Modern Stories of Lovis Corinth: 1905-1909
Lovis Corinth’s art and career reached their peak once he had joined the Berlin Secession, and in the Spring of 1903 had married his former student Charlotte Berend. Although their early family and social life had reduced the number of paintings he produced, their quality remained consistently high, and he was living up to his reputation as ‘the painter of flesh’.

The Childhood of Zeus (1905-6) shows Zeus, senior god in the Greek pantheon, as a young boy at its centre. According to various myths, he was the son of the Titans Cronus and Rhea. Cronus swallowed his other children, so to save Zeus from the same fate, Rhea gave birth to him in Crete, and handed Cronus a rock disguised as a baby, which he promptly swallowed.
Rhea then hid Zeus in a cave, where he was raised by one or more of a long list of surrogates, including Gaia, a goat, a nymph, and others, several of which appear in this raucous painting. Corinth adds Dionysus to provide an abundant supply of nourishing grapes, and lend a little ironic humour.
In 1906, he took his wife Charlotte to his home village of Tapiau and the city of Königsberg where he had started his training and career, and the following year they travelled to Florence, where he copied frescos using pastels.

Following his earlier paintings of the Deposition, Corinth came even closer to harsh reality in The Great Martyrdom from 1907. He takes the example of an ordinary man being crucified, then secularises the image and places it in a vivid context, making clear the vicious inhumanity of crucifixion.

In The Capture of Samson (1907), Corinth revisited another of his favourite subjects, whom he had painted in 1893 in company with Delila, and again in 1899 in a related scene of his capture. Here, with some simple props including an eclectic and anachronistic range of headgear, he shows the chaotic brawl that resulted in Samson’s bondage. Corinth places himself as one of Samson’s captors in the left foreground, and Delila kneels, naked, at the top centre.
From 1907, he led formal teaching sessions in life classes in Berlin.

To celebrate his fiftieth birthday in 1908, Corinth painted several canvases, including Nakedness reflecting his fleshly reputation. This was completed over a few days at the end of March that year, and the following month was delivered to the Secession’s exhibition, where it was well received.

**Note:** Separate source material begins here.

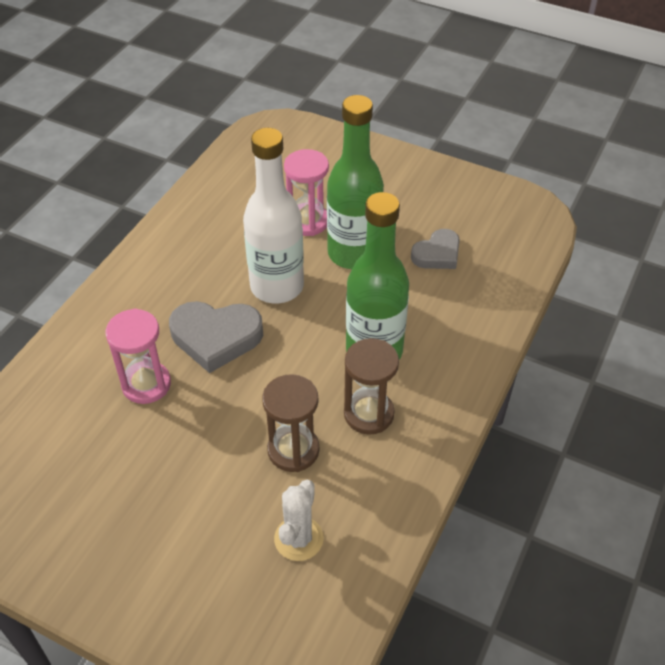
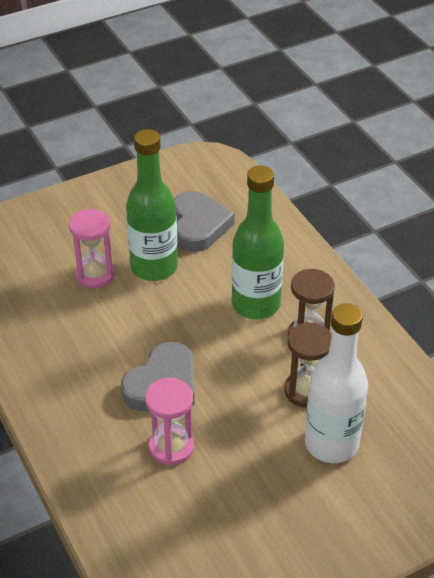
camera: 55 degrees left, 5 degrees down
white bottle [243,128,304,303] -> white bottle moved to [305,303,368,463]
white cactus [274,480,324,561] -> none
grey heart [411,229,460,269] -> grey heart [174,191,235,252], size x1.57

Bacchante Couple (1908) is another self-portrait with Charlotte, with the couple apparently enjoying their wild lifestyle at the time. This may have been another birthday celebration.

Female Half-Nude by a Window (1908) is one of the popular sub-genre of ‘woman at the window’ scenes, and a less roughly hewn nude shown in delicate lighting.

Corinth’s second painting of The Temptation of St Anthony after Gustave Flaubert from 1908, shown below, demonstrates how his style had changed over a period of just a decade, compared with his first painting (above) from 1897 when he was in Munich.
This second version is based on Flaubert’s account La Tentation de Saint-Antoine, and focusses on a scene in which the Queen of Sheba appears in the saint’s visions. Shown with her is a train consisting of an elephant, camels, and naked women riding piebald horses. This new Saint Anthony is far younger, and surrounded by this outlandish circus of people and animals. In his left hand he holds a heavy chain, and there’s a skull in his right hand.
According to later recollections of the artist’s son Thomas, Corinth painted this from professional models in his studio on Berlin’s Handelstraße. Charlotte modelled only for the arm and hand of the Queen of Sheba. Together with Nakedness, this must have been completed by the end of March 1908, and was shown at the Secession’s exhibition from April to June. It was also among Corinth’s works representing Germany at the thirteenth Venice Biennale in 1922, and was the basis for an etching he made in 1919.


Self-portrait, Painting shows the artist at work in 1909 when he was 51. He has signed his name using Greek letters, and on the right side has inscribed aetatis suae LI, meaning his age 51.

Another of his most popular paintings from this period is his group portrait of The Artist and his Family (1909). All dressed up for what may have been intended to be a more formal group portrait, Charlotte sits calmly cradling daughter Wilhelmine, then just five months old, as the artist seems to be struggling to paint them. Their son Thomas, aged five years, stands on a desk so he can rest his hand on mother’s shoulder. I suspect this was aided by a photograph.
References
Lemoine S et al. (2008) Lovis Corinth, Musée d’Orsay & RMN. ISBN 978 2 711 85400 4. (In French.)
Czymmek G et al. (2010) German Impressionist Landscape Painting, Liebermann-Corinth-Slevogt, Arnoldsche. ISBN 978 3 89790 321 0.